Aruna semakin tersipu malu, tapi juga merasa bahagia mendengar Arza memujinya di depan orang lain. Mereka kemudian bergabung dengan beberapa warga yang sedang mengobrol santai. Aruna berusaha beradaptasi dengan lingkungan baru dan sesekali ikut tersenyum saat mendengar candaan para ibu-ibu.
"Nak Aruna," sapa seorang ibu yang membawa nampan berisi teh hangat. "Silakan diminum tehnya. Ini teh asli dari kebun warga."

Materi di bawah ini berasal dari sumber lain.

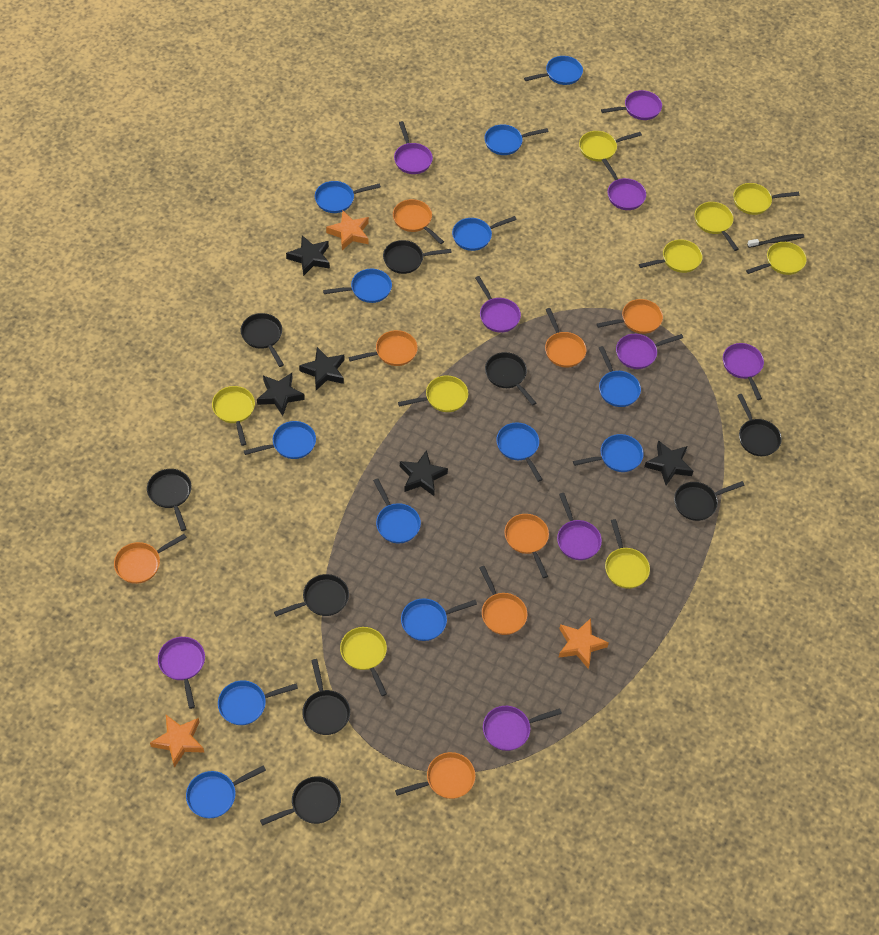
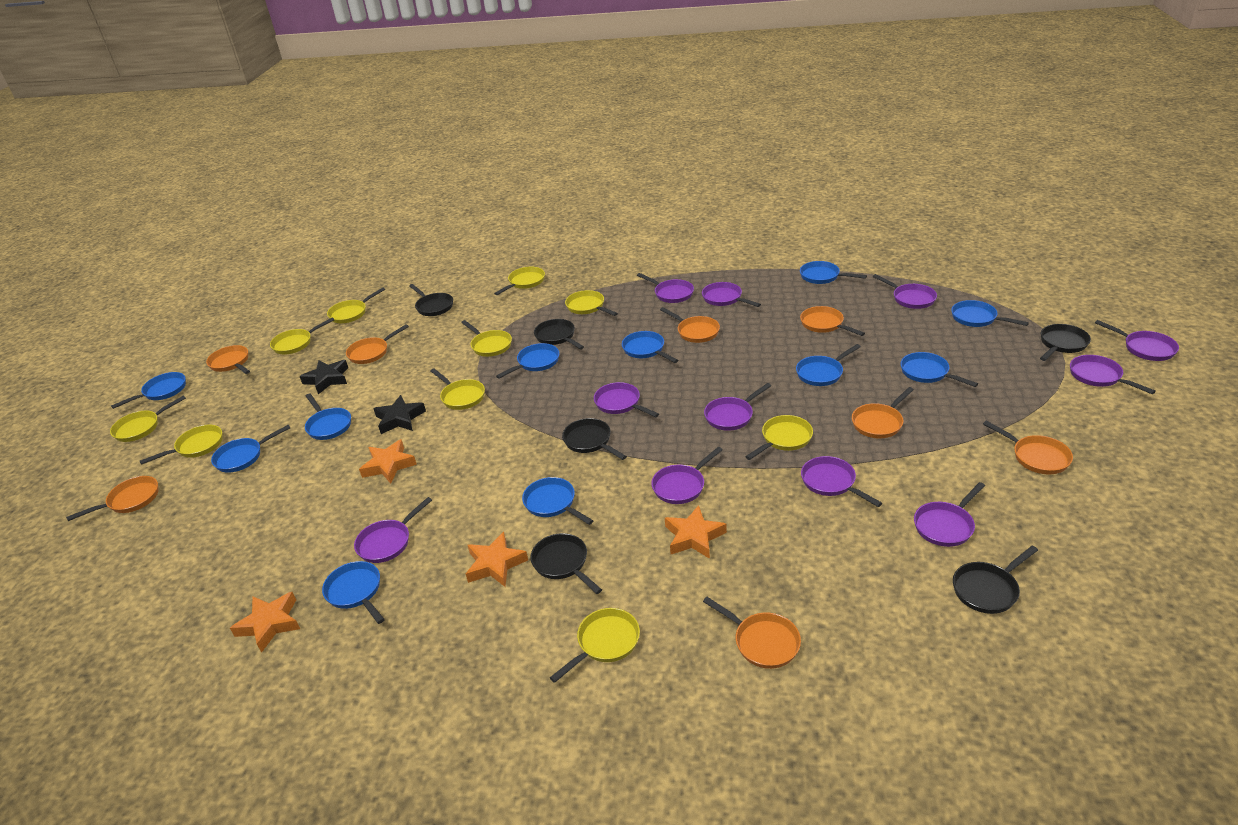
black pan: [147,469,192,531] [241,313,284,367] [260,776,341,826] [274,574,349,617] [302,659,350,735] [383,240,452,274] [485,352,536,406] [674,481,745,521] [737,394,782,456] = 9 -> [409,284,453,316] [530,533,602,594] [534,319,584,349] [562,418,627,460] [953,546,1038,614] [1040,324,1091,361] = 6
black star: [257,373,305,416] [286,236,330,276] [299,347,344,390] [400,450,448,496] [644,440,693,485] = 5 -> [300,360,348,394] [373,395,426,434] = 2
black toothbrush: [747,234,804,248] = 1 -> none = 0
blue pan: [186,765,266,818] [218,680,298,725] [244,421,316,459] [315,181,381,213] [323,269,392,303] [373,478,421,543] [401,599,477,641] [452,216,517,251] [484,124,548,155] [496,423,543,482] [524,56,583,85] [573,434,644,472] [599,346,641,407] = 13 -> [111,372,186,409] [211,425,290,473] [305,393,351,440] [322,561,385,624] [496,343,559,379] [522,477,593,525] [622,331,678,363] [796,344,861,386] [800,261,867,284] [901,352,978,387] [951,300,1029,327] = 11
orange star: [150,715,204,768] [326,211,369,250] [558,618,609,669] = 3 -> [230,592,300,653] [359,439,417,484] [466,532,528,587] [665,505,727,559] = 4
purple pan: [158,637,205,709] [394,121,433,174] [475,276,521,333] [483,706,562,751] [557,493,602,560] [601,90,662,120] [602,158,646,210] [616,334,683,369] [723,343,764,400] = 9 -> [354,497,432,563] [594,382,659,417] [637,273,694,303] [651,447,723,504] [702,282,761,307] [704,383,771,431] [801,456,882,507] [873,274,937,309] [914,482,985,547] [1070,355,1156,394] [1095,320,1179,361] = 11
yellow pan: [212,386,255,446] [340,627,387,696] [398,375,468,412] [579,131,642,162] [605,519,650,589] [639,239,703,273] [695,202,738,251] [733,183,799,215] [746,242,807,275] = 9 -> [110,395,186,442] [140,425,223,465] [270,317,334,354] [327,287,385,323] [430,368,485,410] [461,320,512,357] [494,267,545,295] [550,608,640,683] [565,290,618,316] [745,415,813,460] = 10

"Terima kasih banyak, Bu," jawab Aruna ramah, mengambil secangkir teh. Arza juga menerima cangkir tehnya, dan mereka berdua menikmati suasana kebersamaan yang hangat di balai desa. Obrolan pun berlanjut, dari mulai kondisi desa hingga cerita lucu tentang anak-anak warga. Aruna merasa nyaman berada di tengah-tengah mereka, merasakan kehangatan kekeluargaan yang tulus.
Setelah beberapa saat, Arza melirik jam tangannya. "Pak, Bu, kami pamit dulu ya. keluarga Aruna pasti sudah menunggu."
"Oh iya, Dokter Arza. Silakan," jawab bapak paruh baya tadi.
Arza dan Aruna pun berpamitan, mengucapkan terima kasih atas sambutan hangat dan teh hangatnya. Mereka kembali ke mobil dengan senyum puas, merasa senang bisa berinteraksi dengan warga desa. Aruna merasa bahwa perlahan tapi pasti, ia mulai menemukan tempatnya di desa ini, di samping Arza.